Patient presented with an outside contrast enhanced CT with a small hyperdense nodule in the upper third ventricle.

Reveal Findings

MRI demonstrated a small hypointense T1 hyperintense T2/FLAIR cyst in the superior third ventricle without enhancement (the location is slightly posterior to the classically described colloid cyst location). Non contrast CT showed a hyperdense nodule in the upper third ventricle.

Spectroscopy was attempted but was limited due to the small size of the lesion.

Reveal Discussion

Mucin containing cyst at the anterosuperior third ventricle in the area of the foramen of monro (99% are located here). Derived from embryonic endoderm.

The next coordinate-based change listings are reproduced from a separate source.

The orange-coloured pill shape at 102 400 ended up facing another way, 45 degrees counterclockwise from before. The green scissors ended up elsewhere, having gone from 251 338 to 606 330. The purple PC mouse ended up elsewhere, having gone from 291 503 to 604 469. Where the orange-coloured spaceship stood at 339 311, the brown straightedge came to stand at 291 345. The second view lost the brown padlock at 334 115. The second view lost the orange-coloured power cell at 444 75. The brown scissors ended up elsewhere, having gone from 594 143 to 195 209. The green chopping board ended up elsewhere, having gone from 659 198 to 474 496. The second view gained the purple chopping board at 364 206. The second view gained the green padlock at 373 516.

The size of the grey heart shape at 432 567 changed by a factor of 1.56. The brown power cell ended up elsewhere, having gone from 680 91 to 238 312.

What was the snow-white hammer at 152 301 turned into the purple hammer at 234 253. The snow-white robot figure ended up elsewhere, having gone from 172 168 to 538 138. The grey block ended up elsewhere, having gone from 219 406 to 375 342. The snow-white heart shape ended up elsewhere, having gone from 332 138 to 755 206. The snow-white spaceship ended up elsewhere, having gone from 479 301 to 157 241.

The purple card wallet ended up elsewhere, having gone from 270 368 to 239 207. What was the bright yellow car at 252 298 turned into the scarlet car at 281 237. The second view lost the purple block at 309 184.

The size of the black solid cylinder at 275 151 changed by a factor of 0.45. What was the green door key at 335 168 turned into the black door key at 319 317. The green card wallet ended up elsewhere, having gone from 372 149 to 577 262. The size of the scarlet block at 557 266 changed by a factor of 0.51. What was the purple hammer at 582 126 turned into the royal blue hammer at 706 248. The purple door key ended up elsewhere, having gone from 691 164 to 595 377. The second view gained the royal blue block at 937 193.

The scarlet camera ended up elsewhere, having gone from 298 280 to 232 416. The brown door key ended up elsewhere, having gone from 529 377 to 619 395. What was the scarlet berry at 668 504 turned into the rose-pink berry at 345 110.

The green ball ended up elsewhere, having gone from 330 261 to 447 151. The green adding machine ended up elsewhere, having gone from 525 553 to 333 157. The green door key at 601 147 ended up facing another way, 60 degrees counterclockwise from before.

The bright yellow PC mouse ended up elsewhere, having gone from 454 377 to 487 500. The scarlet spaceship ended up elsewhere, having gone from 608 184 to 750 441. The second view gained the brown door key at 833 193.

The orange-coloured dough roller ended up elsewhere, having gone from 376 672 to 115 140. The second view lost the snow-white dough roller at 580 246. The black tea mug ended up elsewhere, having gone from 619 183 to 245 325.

Differential: Glioma, SEGA, arachnoid cyst, choroid cyst

Colloid cyst may lead to acute hydrocephalus due to obstruction at the foramen of monro. However, 40-50 % are asymptomatic and incidental.

Cysts are usually 1-2 mm to 30 mm. CT demonstrates hyperdense (2/3) to iso/hypodense (1/3) lesion. No contrast enhancement/possible rim enhancement. MRI demonstrates variable T1 signal (hyperintense in 2/3 to isointense in 1/3). T2/FLAIR is variable and may be misleading. No restricted diffusion or enhancement. MRS-large peak around 2.0 due to colloid.

CT is useful for initial work up and follow up. It may be reasonable to follow small lesions with no evidence of complication. In this patient, a short term follow up scan will be obtained to evaluate for stability.